Technical Analysis Concept, Assumptions and Approaches

13th October 2022 0 By indiafreenotes

Technical analysis is a trading discipline employed to evaluate investments and identify trading opportunities by analyzing statistical trends gathered from trading activity, such as price movement and volume. Unlike fundamental analysis, which attempts to evaluate a security’s value based on business results such as sales and earnings, technical analysis focuses on the study of price and volume.

Technical analysis tools are used to scrutinize the ways supply and demand for a security will affect changes in price, volume, and implied volatility. It operates from the assumption that past trading activity and price changes of a security can be valuable indicators of the security’s future price movements when paired with appropriate investing or trading rules.

It is often used to generate short-term trading signals from various charting tools, but can also help improve the evaluation of a security’s strength or weakness relative to the broader market or one of its sectors. This information helps analysts improve their overall valuation estimate.

Assumptions of Technical Analysis

Price Discounts Everything

To predict the future stock price with past data, investors use two approaches, namely fundamental analysis, and technical analysis. Fundamental analysis studies the company’s financial statements along with micro and macro-economic data as well as the risk factor of the stock on the current market price in a given period. Conversely, the technical analysis considers only the price movement.

Technical analysts assume all investors are already aware of everything about a stock as anything that affects the price is considered beforehand by incorporating fundamental analysis.
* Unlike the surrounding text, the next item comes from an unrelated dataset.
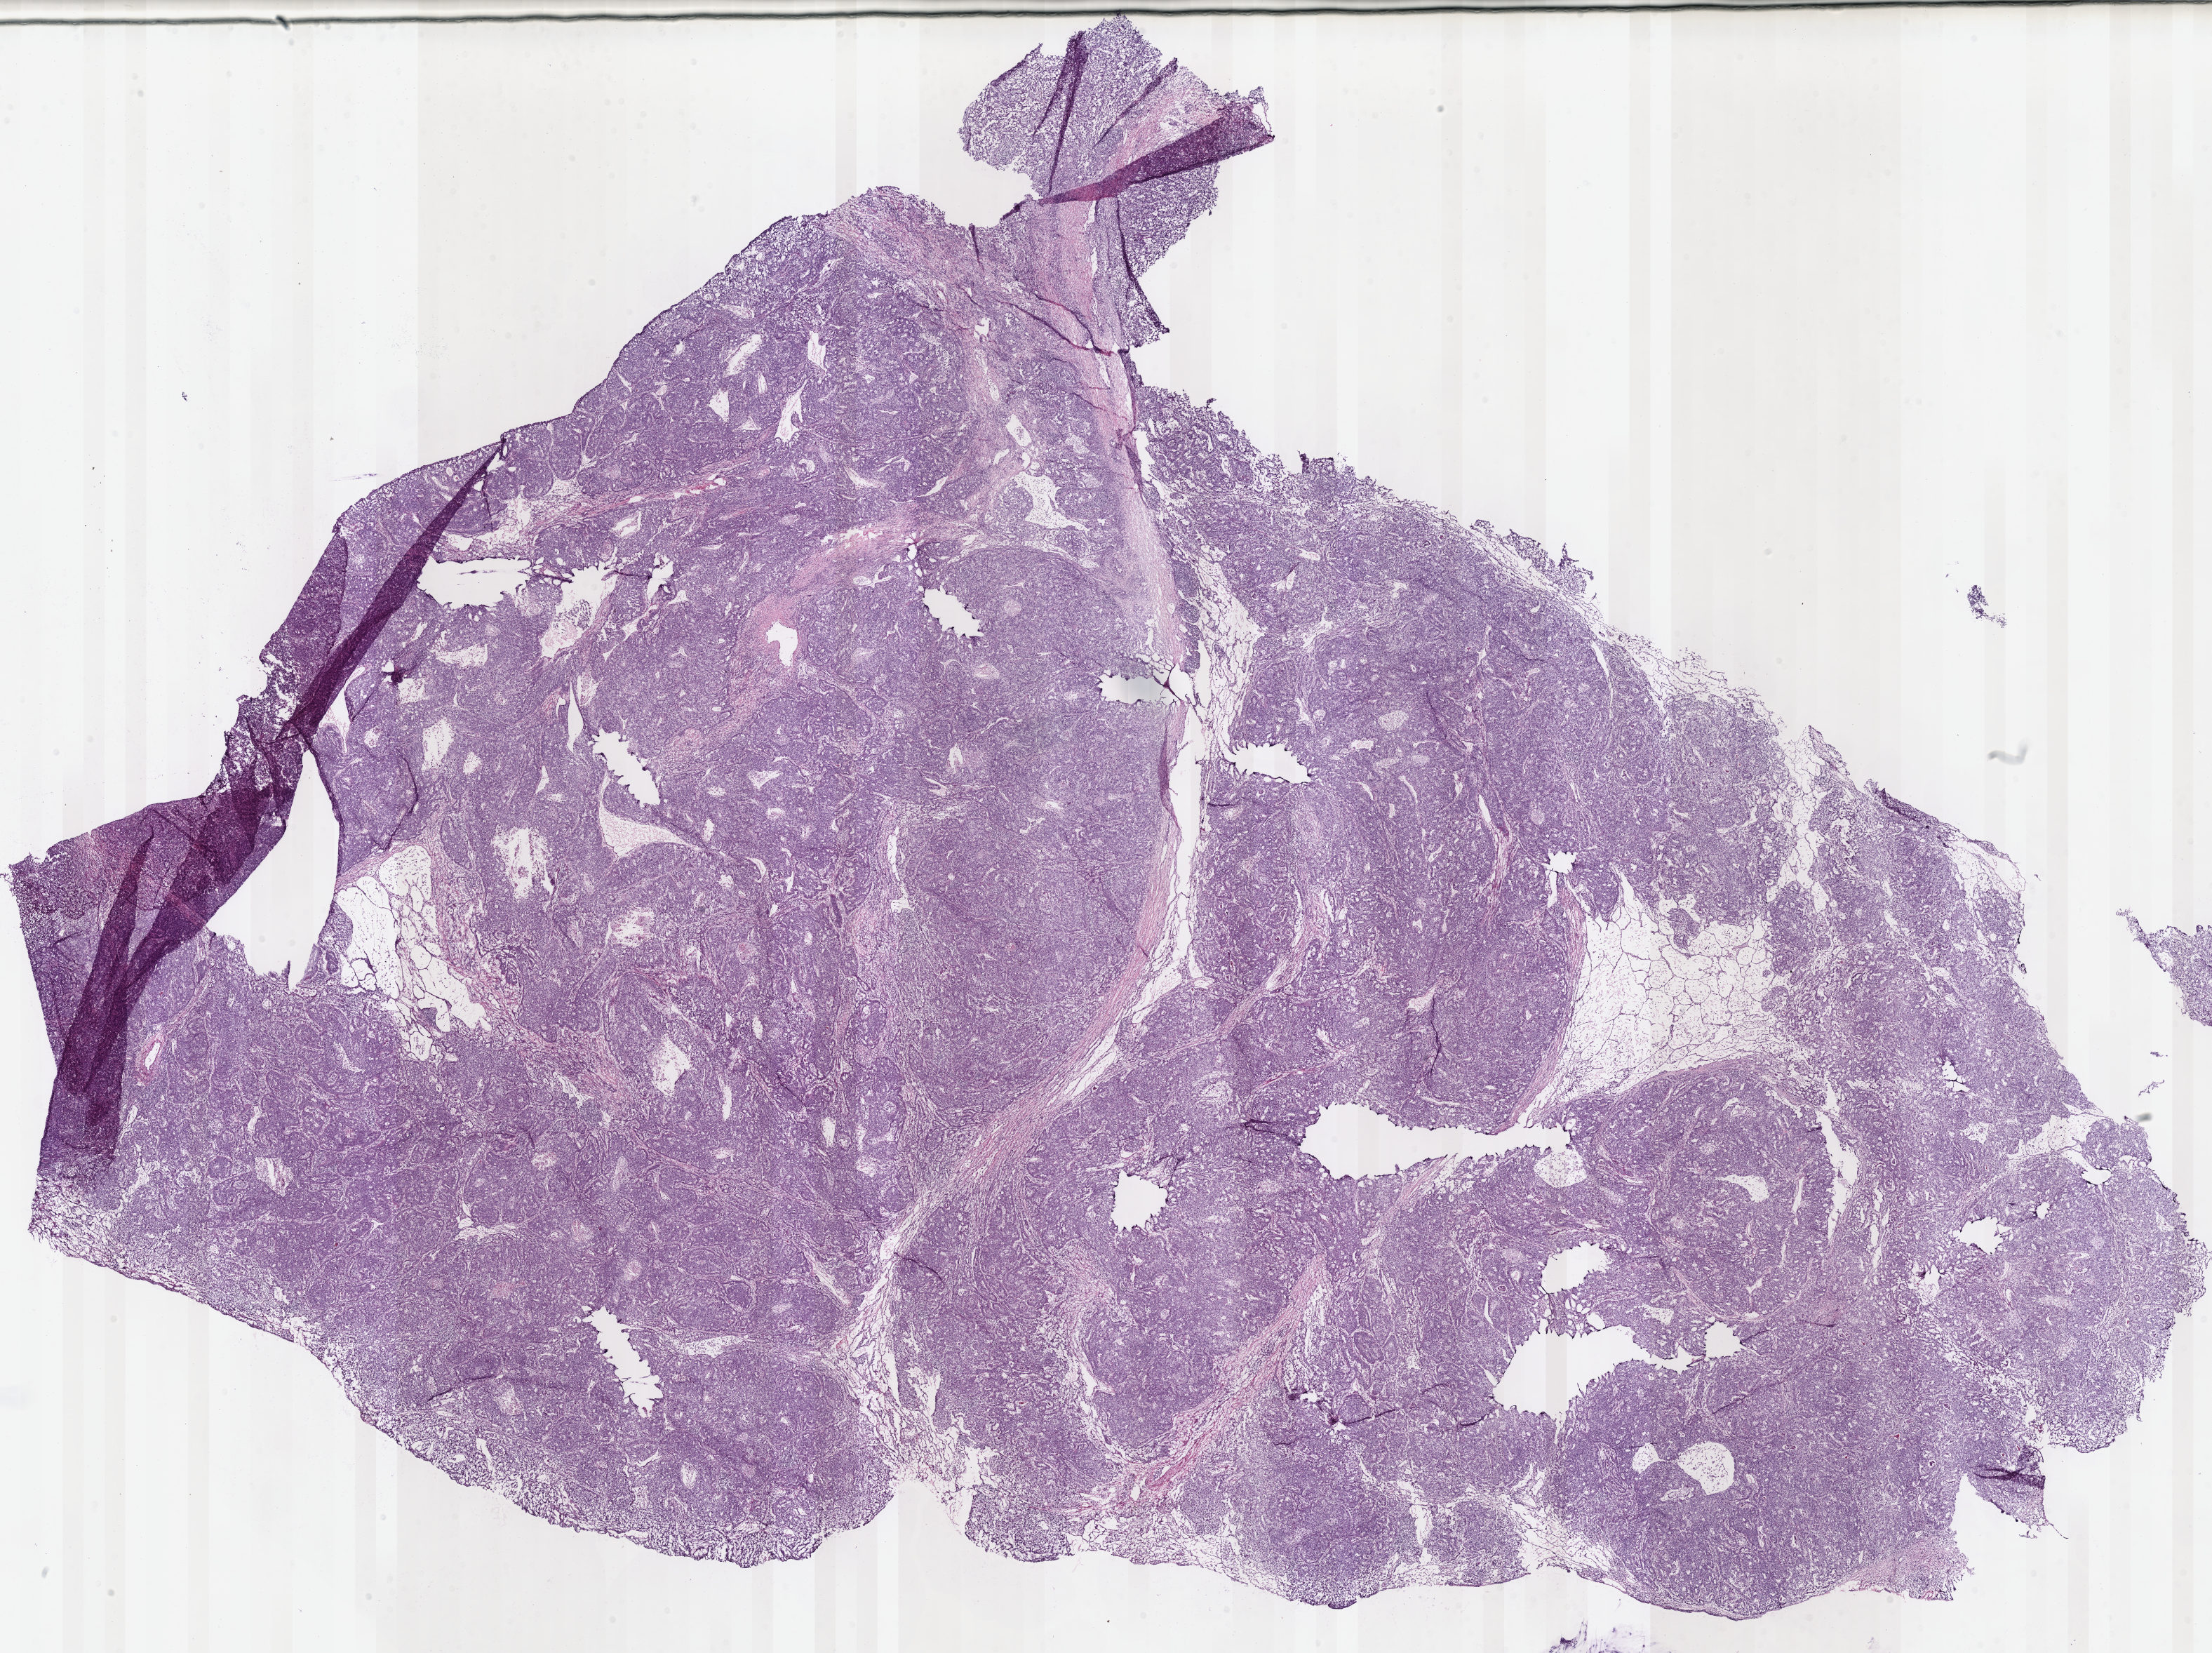
Digitized Hematoxylin and eosin (H&E) stained tissue section (whole slide), a low-resolution overview of the entire scanned area, about 24.8 x 18.6 mm (from a 40x scan); frozen section from the bottom of the tissue portion; sample: primary tumour, lung. Male, age 64 years at initial diagnosis. Slide review estimates, as recorded: tumour cells 100%, tumour nuclei 80%, normal cells 0%, stromal cells 0%, necrosis 0%. Infiltration values recorded for this section: lymphocyte infiltration 10%, monocyte infiltration 0%, neutrophil infiltration 0%.
Diagnosis: Adenocarcinoma, NOS (upper lobe, lung). Laterality: right. AJCC pathologic stage: IA (7th edition).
Therefore, the only thing studied under technical analysis is the price movement that gets affected by the forces of demand and supply represented on charts.

Prices Follow a Given Trend

This assumption shows the price follows a past trend rather than moving unevenly. Each stock chart depicts its unique trend and the stock price moves within the trend. It shows which stock will trend in the pattern. When a trend gets established the stock price is assumed of moving in a particular pattern until a new trend is formed.

But in reality, there is some randomness dominating the stock price, as uncertainty surrounds the stock price movement because of the volatile nature of the market.

Patterns in Price Movement Often Repeat Themselves

The last assumption of technical analysis states that trends are repetitive, and both human behavior and human history repeats itself. As the stock price pattern is repetitive, technical analysts observe the past stock price to predict future price trends by using the chart patterns. The repetitive nature of the trends is a clear sign of the fixed market psychology.

The Advantages of Technical Analysis

  • Data for predicting the future stock price is easily available and reliable in the case of technical analysis. The technical data incorporates the economic indicators, therefore the analysts don’t wait for the monthly or quarterly report to observe and then act.
  • Technical analysis provides quick information as all the data gets available in one chart. In a fraction of seconds, the investor is able to recognize whether the trade is worth entering or not.
  • The profit target and risk management parameters can be easily assessed.

The Disadvantages of Technical Analysis

  • Technical analysis doesn’t take a deep drive in the ocean of the stock market and its trends. A deeper understanding gets ensured by fundamental analysis.
  • The technical analysis shows the short-term trends in stock price but fails to provide a long-term analysis of stock price trends. The long-term analysis is stated by fundamental analysis.

At last, the technical analysis is the apt tool for predicting future stock prices by using past trends for short-term trading in order to make quick money.

Approaches

Pick a Strategy or Develop a Trading System

The first step is to identify a strategy or develop a trading system. For example, a novice trader may decide to follow a moving average crossover strategy, where they will track two moving averages (50-day and 200-day) on a particular stock price movement.

For this strategy, if the short-term 50-day moving average goes above the long-term 200-day moving average, it indicates an upward price trend and generates a buy signal. The opposite is true for a sell signal.

Identify Securities

Not all stocks or securities will fit with the above strategy, which is ideal for highly liquid and volatile stocks instead of illiquid or stable stocks. Different stocks or contracts may also require different parameter choices in this case, different moving averages like a 15-day and 50-day moving average.

Find the Right Brokerage

Get the right trading account that supports the selected type of security (e.g., common stock, penny stock, futures, options, etc.). It should offer the required functionality for tracking and monitoring the selected technical indicators while keeping costs low to avoid eating into profits. For the above strategy, a basic account with moving averages on candlestick charts would work.

Track and Monitor Trades

Traders may require different levels of functionality depending on their strategy. For example, day traders will require a margin account that provides access to Level II quotes and market maker visibility. But for our example above, a basic account may be preferable as a lower-cost option.

Use Additional Software or Tools

There may be other features that are needed to maximize performance. Some traders may require mobile alerts or access to trading on the go, while others may leverage automated trading systems to execute trades on their behalf.